このほか、セキュリティ面についても、オンラインバンクでも使われているセキュリティと同等レベルのものが使われていますから、データ漏洩のリスクも低く安心です。
メリットを要約すると、全体的に経理・会計業務の時短化・効率化・簡素化が図れるところだといえます。
クラウド会計ソフトは、インターネット上で使用する会計ソフトであるため、インターネット環境を要します。
ただ、インターネットが使えない環境は、あまり一般的ではなく、限定的と考えられるため、デメリットとして考えるほどではないかもしれません。
利用料の支払いがランニングコストとしてかかるのはたしかにデメリットですが、クラウド会計ソフトを使うことによって作業が時短化することなどを考慮すると、従来の会計ソフトを利用するよりもコストパフォーマンスは高くなるはずです。
つまり、ランニングコストがかかっても、それに見合うパフォーマンスが望めるため、実質的にかかるコストは低くなるでしょう。

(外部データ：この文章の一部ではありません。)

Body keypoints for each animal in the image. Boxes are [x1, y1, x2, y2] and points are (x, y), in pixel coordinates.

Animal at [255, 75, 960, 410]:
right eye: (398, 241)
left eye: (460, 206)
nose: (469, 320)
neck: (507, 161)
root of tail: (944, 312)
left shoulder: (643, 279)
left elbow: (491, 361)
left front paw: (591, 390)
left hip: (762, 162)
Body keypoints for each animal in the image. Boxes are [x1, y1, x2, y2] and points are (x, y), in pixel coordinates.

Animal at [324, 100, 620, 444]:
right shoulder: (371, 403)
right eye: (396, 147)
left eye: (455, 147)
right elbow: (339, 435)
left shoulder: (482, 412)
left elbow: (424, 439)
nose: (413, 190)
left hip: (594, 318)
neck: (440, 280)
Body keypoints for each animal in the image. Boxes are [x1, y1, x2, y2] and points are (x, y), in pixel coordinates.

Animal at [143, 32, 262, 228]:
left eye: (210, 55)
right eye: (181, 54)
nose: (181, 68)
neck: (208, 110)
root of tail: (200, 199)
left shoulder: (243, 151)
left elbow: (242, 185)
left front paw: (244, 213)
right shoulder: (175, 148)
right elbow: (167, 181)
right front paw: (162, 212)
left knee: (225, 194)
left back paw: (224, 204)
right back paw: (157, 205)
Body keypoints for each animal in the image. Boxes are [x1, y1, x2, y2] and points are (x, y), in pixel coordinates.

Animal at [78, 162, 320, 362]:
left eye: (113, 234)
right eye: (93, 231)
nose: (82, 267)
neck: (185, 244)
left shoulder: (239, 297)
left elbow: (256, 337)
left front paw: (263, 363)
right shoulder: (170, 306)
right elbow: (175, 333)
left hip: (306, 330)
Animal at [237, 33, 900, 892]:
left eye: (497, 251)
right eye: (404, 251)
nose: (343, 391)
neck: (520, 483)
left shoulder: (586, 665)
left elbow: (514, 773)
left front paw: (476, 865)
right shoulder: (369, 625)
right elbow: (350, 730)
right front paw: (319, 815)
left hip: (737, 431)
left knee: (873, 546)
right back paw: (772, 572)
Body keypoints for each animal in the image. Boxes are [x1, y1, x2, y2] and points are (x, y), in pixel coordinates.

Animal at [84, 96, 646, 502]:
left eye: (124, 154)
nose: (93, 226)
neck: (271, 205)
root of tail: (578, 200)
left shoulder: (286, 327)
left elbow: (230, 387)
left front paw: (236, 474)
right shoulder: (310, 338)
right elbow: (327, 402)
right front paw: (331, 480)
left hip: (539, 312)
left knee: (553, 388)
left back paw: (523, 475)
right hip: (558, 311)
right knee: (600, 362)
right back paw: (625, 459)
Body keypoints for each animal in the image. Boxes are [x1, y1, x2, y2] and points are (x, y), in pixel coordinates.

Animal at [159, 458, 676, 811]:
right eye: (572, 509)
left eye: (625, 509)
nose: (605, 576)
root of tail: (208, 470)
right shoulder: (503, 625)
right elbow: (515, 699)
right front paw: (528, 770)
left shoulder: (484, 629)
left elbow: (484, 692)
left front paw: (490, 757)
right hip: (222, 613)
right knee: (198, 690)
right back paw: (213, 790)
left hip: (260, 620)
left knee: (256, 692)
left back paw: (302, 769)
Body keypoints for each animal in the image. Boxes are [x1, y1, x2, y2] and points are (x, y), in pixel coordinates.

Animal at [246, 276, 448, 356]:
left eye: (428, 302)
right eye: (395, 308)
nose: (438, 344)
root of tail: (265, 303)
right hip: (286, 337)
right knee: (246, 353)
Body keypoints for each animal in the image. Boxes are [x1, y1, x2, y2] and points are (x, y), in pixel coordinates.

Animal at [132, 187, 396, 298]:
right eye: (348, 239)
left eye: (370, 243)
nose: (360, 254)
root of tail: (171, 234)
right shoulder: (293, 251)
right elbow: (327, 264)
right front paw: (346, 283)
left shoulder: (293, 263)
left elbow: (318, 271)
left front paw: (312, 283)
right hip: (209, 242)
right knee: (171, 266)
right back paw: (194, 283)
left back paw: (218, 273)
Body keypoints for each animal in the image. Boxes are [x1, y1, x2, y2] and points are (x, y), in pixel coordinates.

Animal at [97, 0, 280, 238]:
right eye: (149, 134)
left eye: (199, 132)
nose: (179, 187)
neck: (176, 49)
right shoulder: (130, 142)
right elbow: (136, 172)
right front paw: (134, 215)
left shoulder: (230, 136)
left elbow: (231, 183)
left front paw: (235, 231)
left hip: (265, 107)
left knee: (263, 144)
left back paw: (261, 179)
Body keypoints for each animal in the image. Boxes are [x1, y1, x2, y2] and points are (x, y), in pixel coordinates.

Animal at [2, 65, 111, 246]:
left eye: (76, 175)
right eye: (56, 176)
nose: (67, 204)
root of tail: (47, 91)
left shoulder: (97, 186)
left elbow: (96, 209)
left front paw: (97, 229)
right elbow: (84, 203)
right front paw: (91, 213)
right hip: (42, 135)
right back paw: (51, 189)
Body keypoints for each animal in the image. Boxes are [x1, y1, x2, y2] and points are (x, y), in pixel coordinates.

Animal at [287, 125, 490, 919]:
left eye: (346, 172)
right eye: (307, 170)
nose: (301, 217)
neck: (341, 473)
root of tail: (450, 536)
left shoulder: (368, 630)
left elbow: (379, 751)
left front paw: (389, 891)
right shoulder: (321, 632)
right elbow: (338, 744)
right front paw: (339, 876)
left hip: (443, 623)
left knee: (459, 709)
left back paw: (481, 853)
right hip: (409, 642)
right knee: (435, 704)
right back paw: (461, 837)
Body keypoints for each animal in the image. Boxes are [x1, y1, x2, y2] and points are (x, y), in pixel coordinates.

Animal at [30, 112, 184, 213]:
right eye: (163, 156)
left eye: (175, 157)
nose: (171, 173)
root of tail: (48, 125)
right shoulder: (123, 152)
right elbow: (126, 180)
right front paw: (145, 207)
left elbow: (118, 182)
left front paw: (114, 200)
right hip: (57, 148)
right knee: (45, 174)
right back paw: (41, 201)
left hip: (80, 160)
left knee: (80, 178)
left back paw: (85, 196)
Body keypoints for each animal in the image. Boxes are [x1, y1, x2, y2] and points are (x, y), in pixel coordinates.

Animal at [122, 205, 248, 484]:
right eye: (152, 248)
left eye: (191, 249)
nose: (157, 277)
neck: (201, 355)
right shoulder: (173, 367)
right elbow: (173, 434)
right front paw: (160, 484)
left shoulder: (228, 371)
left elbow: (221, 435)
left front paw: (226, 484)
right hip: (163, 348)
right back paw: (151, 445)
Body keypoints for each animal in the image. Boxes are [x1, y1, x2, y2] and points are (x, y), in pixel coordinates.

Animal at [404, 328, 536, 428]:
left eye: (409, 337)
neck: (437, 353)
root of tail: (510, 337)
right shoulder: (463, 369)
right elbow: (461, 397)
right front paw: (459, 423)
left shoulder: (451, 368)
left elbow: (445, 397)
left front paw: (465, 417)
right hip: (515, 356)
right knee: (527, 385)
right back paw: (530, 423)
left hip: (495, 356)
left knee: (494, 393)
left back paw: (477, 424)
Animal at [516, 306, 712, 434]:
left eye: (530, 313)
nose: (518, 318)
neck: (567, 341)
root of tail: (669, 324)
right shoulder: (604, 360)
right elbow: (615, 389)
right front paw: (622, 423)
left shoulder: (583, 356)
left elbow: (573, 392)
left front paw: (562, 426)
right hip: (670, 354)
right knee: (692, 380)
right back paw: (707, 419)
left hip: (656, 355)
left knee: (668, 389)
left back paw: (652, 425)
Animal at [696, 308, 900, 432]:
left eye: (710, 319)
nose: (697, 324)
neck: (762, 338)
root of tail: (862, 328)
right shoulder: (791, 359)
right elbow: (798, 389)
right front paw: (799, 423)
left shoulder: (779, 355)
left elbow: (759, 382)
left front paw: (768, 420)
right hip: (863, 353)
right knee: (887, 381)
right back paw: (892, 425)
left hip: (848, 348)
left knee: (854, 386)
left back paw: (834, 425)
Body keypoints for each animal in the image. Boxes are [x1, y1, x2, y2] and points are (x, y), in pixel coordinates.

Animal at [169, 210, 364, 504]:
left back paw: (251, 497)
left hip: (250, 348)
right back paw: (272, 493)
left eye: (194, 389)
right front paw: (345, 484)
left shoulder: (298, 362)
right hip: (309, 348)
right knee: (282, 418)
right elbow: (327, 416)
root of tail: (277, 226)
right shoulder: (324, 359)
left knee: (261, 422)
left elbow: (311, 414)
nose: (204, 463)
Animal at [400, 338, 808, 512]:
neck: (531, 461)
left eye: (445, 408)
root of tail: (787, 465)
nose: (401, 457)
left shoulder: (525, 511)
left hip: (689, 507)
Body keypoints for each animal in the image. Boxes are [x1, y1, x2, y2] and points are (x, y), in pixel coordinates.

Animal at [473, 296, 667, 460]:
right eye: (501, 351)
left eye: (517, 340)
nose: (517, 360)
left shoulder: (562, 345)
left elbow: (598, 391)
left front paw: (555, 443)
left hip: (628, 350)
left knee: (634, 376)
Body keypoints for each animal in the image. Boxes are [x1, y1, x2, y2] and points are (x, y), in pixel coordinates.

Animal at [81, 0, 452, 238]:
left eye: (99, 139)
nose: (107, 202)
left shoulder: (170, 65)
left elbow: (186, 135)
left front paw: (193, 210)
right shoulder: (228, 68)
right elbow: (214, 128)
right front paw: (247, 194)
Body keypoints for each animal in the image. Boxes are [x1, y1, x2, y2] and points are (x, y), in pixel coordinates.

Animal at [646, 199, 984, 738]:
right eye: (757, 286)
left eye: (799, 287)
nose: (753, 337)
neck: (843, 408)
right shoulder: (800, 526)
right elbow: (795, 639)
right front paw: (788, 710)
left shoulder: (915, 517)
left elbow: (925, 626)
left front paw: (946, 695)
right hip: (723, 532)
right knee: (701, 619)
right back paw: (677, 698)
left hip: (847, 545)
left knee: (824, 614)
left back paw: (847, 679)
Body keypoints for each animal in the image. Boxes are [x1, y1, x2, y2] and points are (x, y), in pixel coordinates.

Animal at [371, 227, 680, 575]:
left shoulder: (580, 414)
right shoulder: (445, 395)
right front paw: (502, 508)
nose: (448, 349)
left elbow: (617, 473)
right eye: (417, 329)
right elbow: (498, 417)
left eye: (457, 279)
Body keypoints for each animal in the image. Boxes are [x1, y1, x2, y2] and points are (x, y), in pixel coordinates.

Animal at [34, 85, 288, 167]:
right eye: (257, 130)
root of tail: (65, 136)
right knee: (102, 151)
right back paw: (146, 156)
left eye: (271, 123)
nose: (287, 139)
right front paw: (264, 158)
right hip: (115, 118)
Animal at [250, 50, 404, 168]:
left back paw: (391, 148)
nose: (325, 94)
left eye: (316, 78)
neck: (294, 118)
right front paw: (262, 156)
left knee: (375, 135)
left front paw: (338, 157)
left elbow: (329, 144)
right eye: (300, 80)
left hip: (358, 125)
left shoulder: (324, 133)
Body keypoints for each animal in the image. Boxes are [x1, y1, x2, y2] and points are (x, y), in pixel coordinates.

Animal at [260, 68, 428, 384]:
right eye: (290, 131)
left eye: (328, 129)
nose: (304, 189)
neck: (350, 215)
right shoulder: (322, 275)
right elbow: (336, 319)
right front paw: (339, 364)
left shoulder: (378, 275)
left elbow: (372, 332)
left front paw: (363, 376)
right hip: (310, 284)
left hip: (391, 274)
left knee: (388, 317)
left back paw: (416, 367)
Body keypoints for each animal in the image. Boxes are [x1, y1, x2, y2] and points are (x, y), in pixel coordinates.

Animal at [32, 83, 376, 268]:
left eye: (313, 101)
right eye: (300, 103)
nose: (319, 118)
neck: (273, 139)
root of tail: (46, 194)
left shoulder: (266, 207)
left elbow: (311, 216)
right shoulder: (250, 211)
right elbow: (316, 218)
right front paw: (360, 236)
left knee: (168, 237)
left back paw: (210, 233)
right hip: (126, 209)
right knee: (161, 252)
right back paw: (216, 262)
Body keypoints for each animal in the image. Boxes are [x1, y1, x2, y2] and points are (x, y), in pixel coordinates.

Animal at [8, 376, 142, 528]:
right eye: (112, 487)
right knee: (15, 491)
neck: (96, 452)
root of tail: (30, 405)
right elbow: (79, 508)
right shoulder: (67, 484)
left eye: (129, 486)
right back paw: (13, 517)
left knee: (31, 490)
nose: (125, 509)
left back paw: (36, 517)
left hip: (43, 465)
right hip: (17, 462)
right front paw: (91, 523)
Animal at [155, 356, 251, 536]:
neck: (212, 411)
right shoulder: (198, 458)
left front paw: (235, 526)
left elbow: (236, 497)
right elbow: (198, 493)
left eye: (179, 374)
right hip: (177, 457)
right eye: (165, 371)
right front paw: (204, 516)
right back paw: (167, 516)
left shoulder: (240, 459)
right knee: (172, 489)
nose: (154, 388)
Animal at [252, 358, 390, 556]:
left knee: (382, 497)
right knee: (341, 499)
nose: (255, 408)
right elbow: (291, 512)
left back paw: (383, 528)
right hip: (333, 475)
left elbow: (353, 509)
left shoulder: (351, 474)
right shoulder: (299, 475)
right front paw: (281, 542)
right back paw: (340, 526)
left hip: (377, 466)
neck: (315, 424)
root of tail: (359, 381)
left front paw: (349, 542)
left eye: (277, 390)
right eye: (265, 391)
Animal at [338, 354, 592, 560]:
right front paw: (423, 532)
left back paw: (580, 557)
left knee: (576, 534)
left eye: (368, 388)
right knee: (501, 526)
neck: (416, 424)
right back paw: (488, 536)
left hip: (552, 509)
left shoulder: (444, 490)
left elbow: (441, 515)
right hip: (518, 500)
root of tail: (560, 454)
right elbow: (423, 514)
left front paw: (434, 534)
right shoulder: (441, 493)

押さえておきたいデメリットは、自社に合わせたカスタマイズができないことです。
規模の大きな会社であれば、自社の業務フローに合わせた会計システムを構築したほうが結果として費用対効果が高い場合があります。従業員が300人以下など中小企業やベンチャーに、クラウド型会計ソフトが向いているといえます。
クラウド会計ソフトに対応できる税理士が現状少ないという点においても、今後クラウド会計ソフトに対応する税理士が増えると考えられます。
たしかにクラウド会計ソフトにはデメリットもありますが、導入によるメリットと比較すると十分小さいものだと言えます。
クラウド会計ソフトのシェア状況や人気の会計ソフト、他社の主な導入理由、メリット・デメリットを解説しました。
クラウド会計ソフトは、年々導入率が上がっています。現在、手書きやインストールタイプの会計ソフトを利用しているのであれば、移行させることで経理や会計業務の作業にかかる負荷が軽くなるのを実感できるはずです。
従来型の会計ソフトとは違い、クラウド会計ソフトは導入コストもかかりません。
まずは、お試しから始めてみて、自社にマッチするかどうかを確認してみてください。